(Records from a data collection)
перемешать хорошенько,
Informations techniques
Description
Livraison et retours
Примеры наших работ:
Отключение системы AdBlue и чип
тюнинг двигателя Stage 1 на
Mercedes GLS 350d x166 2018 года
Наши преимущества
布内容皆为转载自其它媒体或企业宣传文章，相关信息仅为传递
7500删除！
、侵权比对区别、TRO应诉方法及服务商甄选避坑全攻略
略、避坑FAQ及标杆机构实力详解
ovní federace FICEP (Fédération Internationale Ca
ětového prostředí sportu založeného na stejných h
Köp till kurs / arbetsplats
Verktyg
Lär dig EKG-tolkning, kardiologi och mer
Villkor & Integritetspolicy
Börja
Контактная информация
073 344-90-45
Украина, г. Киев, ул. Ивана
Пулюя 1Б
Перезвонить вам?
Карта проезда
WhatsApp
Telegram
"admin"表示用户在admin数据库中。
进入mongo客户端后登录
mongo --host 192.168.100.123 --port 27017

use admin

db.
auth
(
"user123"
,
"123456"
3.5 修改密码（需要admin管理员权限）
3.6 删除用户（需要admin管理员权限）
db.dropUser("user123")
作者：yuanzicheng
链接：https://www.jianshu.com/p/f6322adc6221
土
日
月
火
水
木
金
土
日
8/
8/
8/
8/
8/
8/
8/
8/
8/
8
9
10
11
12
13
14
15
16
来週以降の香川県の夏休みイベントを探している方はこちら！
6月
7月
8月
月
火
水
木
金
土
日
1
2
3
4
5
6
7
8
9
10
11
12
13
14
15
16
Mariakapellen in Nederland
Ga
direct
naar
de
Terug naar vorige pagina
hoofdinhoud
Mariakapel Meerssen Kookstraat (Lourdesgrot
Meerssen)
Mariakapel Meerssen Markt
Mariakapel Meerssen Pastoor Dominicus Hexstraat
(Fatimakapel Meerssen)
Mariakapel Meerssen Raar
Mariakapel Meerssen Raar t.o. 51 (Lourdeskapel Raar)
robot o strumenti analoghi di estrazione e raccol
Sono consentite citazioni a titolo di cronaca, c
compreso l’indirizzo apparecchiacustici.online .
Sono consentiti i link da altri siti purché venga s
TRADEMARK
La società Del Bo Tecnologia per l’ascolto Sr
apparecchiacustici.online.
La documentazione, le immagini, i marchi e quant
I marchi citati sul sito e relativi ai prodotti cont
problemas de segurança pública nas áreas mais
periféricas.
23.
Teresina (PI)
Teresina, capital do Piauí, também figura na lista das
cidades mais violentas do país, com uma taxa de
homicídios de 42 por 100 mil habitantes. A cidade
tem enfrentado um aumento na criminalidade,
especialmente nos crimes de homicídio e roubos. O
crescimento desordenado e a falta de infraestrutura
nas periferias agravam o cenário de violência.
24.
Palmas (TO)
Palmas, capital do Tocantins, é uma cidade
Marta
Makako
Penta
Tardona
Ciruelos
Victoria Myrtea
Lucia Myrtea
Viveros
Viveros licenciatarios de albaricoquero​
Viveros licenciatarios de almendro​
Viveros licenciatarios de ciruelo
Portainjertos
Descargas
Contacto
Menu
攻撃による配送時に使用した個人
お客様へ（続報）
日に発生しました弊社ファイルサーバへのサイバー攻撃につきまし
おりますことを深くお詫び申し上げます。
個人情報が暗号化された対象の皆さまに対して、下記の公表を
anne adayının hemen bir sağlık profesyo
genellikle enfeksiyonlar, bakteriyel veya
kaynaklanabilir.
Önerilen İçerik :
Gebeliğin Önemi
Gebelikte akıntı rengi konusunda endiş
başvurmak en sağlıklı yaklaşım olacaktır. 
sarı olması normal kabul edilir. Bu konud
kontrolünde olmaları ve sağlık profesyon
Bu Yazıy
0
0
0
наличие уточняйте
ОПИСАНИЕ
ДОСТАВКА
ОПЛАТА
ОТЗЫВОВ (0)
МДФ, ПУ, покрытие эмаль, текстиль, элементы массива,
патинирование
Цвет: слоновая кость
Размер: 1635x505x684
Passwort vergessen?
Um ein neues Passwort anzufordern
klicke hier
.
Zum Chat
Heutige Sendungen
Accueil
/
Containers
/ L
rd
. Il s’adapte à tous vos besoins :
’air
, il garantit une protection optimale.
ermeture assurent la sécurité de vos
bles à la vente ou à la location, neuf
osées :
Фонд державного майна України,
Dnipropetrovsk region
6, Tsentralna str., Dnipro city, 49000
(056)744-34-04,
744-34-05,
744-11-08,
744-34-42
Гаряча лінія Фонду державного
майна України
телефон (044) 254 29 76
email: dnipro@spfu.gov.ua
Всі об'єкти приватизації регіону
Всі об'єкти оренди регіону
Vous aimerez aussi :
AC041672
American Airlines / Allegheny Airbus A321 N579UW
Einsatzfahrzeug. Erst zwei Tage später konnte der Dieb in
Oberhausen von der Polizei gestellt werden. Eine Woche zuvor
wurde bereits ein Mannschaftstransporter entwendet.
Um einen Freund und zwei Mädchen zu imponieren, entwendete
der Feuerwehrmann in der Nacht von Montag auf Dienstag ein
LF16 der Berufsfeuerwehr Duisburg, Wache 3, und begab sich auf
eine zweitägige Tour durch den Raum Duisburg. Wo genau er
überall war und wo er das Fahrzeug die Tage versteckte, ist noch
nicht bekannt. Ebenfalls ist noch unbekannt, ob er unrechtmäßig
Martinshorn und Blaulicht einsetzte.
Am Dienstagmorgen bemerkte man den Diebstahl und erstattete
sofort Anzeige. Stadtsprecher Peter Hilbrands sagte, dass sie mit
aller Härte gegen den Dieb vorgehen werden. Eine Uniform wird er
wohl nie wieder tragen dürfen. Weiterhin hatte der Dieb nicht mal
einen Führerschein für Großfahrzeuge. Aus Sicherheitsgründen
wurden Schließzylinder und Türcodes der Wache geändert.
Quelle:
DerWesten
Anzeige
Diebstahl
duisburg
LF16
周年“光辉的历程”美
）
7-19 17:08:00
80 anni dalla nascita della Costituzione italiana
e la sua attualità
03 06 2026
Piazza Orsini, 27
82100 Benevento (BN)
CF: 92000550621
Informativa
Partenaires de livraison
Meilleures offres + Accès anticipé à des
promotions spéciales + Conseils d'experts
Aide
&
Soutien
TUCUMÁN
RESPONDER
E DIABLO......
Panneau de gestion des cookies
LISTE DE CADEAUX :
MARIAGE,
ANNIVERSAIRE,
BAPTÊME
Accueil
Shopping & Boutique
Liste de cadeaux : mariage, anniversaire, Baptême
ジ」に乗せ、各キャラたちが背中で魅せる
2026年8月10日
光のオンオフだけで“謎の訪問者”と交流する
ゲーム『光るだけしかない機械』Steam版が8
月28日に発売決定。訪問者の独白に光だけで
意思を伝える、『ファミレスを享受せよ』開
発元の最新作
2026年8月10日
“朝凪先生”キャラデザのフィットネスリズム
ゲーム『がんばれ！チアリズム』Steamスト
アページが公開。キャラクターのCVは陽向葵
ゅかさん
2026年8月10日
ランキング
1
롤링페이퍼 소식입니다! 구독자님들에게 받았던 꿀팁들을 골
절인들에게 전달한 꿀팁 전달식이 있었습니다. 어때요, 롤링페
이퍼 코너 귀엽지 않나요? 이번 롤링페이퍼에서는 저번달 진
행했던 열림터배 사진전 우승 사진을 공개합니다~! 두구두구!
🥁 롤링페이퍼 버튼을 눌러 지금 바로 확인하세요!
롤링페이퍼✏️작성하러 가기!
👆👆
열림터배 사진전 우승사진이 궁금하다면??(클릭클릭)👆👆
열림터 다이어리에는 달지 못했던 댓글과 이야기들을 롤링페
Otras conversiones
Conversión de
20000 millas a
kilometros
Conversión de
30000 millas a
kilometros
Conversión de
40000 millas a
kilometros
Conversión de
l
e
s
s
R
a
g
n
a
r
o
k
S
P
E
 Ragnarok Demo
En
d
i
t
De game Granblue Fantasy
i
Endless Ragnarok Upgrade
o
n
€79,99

◆ WORK INSTRUCTIONS ◆
Above are the records. Print exactly, and only, the lines from the line with "Il s’adapte à" to the line with "LF16 der Berufsfeuerwehr", both inclusive.

◆ SOLUTION FOR THIS PROBLEM ◆
. Il s’adapte à tous vos besoins :
’air
, il garantit une protection optimale.
ermeture assurent la sécurité de vos
bles à la vente ou à la location, neuf
osées :
Фонд державного майна України,
Dnipropetrovsk region
6, Tsentralna str., Dnipro city, 49000
(056)744-34-04,
744-34-05,
744-11-08,
744-34-42
Гаряча лінія Фонду державного
майна України
телефон (044) 254 29 76
email: dnipro@spfu.gov.ua
Всі об'єкти приватизації регіону
Всі об'єкти оренди регіону
Vous aimerez aussi :
AC041672
American Airlines / Allegheny Airbus A321 N579UW
Einsatzfahrzeug. Erst zwei Tage später konnte der Dieb in
Oberhausen von der Polizei gestellt werden. Eine Woche zuvor
wurde bereits ein Mannschaftstransporter entwendet.
Um einen Freund und zwei Mädchen zu imponieren, entwendete
der Feuerwehrmann in der Nacht von Montag auf Dienstag ein
LF16 der Berufsfeuerwehr Duisburg, Wache 3, und begab sich auf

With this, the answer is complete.